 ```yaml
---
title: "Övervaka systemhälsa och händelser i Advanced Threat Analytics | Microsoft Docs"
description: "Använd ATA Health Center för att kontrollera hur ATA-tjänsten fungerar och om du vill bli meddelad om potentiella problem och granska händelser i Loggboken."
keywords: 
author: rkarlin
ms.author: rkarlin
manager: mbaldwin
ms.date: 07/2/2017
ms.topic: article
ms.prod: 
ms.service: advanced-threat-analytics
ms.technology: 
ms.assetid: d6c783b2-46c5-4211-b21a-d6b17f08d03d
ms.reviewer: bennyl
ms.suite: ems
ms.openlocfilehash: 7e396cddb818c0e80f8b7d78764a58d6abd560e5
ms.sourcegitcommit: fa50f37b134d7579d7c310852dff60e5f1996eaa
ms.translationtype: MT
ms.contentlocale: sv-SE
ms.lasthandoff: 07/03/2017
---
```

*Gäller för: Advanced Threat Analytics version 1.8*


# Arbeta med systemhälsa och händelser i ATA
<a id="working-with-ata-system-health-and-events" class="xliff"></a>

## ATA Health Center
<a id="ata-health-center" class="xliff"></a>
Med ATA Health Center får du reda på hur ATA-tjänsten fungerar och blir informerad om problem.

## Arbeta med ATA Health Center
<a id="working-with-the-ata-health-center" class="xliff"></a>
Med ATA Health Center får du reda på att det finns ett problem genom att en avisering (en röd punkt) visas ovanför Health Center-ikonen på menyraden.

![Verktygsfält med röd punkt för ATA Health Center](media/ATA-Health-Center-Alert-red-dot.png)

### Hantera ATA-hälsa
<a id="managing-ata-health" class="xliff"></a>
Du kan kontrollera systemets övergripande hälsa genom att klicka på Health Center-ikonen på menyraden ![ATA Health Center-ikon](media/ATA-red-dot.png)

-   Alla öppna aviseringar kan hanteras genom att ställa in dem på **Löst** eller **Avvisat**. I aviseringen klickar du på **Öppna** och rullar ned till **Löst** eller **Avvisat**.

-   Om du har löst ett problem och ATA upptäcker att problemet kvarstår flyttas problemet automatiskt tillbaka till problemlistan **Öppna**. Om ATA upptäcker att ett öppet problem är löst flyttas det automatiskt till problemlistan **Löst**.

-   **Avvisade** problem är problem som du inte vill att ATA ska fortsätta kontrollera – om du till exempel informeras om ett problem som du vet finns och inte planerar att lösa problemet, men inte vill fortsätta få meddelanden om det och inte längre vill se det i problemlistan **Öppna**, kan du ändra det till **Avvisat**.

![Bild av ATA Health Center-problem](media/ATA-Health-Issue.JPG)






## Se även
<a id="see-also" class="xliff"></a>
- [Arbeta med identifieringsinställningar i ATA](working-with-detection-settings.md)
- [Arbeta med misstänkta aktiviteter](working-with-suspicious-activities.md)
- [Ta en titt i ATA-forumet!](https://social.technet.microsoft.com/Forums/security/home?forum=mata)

▬▬▬▬▬▬

YOUR INSTRUCTIONS = Every record above needs to be returned in full, exactly.

RESULT =
 ```yaml
---
title: "Övervaka systemhälsa och händelser i Advanced Threat Analytics | Microsoft Docs"
description: "Använd ATA Health Center för att kontrollera hur ATA-tjänsten fungerar och om du vill bli meddelad om potentiella problem och granska händelser i Loggboken."
keywords: 
author: rkarlin
ms.author: rkarlin
manager: mbaldwin
ms.date: 07/2/2017
ms.topic: article
ms.prod: 
ms.service: advanced-threat-analytics
ms.technology: 
ms.assetid: d6c783b2-46c5-4211-b21a-d6b17f08d03d
ms.reviewer: bennyl
ms.suite: ems
ms.openlocfilehash: 7e396cddb818c0e80f8b7d78764a58d6abd560e5
ms.sourcegitcommit: fa50f37b134d7579d7c310852dff60e5f1996eaa
ms.translationtype: MT
ms.contentlocale: sv-SE
ms.lasthandoff: 07/03/2017
---
```

*Gäller för: Advanced Threat Analytics version 1.8*


# Arbeta med systemhälsa och händelser i ATA
<a id="working-with-ata-system-health-and-events" class="xliff"></a>

## ATA Health Center
<a id="ata-health-center" class="xliff"></a>
Med ATA Health Center får du reda på hur ATA-tjänsten fungerar och blir informerad om problem.

## Arbeta med ATA Health Center
<a id="working-with-the-ata-health-center" class="xliff"></a>
Med ATA Health Center får du reda på att det finns ett problem genom att en avisering (en röd punkt) visas ovanför Health Center-ikonen på menyraden.

![Verktygsfält med röd punkt för ATA Health Center](media/ATA-Health-Center-Alert-red-dot.png)

### Hantera ATA-hälsa
<a id="managing-ata-health" class="xliff"></a>
Du kan kontrollera systemets övergripande hälsa genom att klicka på Health Center-ikonen på menyraden ![ATA Health Center-ikon](media/ATA-red-dot.png)

-   Alla öppna aviseringar kan hanteras genom att ställa in dem på **Löst** eller **Avvisat**. I aviseringen klickar du på **Öppna** och rullar ned till **Löst** eller **Avvisat**.

-   Om du har löst ett problem och ATA upptäcker att problemet kvarstår flyttas problemet automatiskt tillbaka till problemlistan **Öppna**. Om ATA upptäcker att ett öppet problem är löst flyttas det automatiskt till problemlistan **Löst**.

-   **Avvisade** problem är problem som du inte vill att ATA ska fortsätta kontrollera – om du till exempel informeras om ett problem som du vet finns och inte planerar att lösa problemet, men inte vill fortsätta få meddelanden om det och inte längre vill se det i problemlistan **Öppna**, kan du ändra det till **Avvisat**.

![Bild av ATA Health Center-problem](media/ATA-Health-Issue.JPG)






## Se även
<a id="see-also" class="xliff"></a>
- [Arbeta med identifieringsinställningar i ATA](working-with-detection-settings.md)
- [Arbeta med misstänkta aktiviteter](working-with-suspicious-activities.md)
- [Ta en titt i ATA-forumet!](https://social.technet.microsoft.com/Forums/security/home?forum=mata)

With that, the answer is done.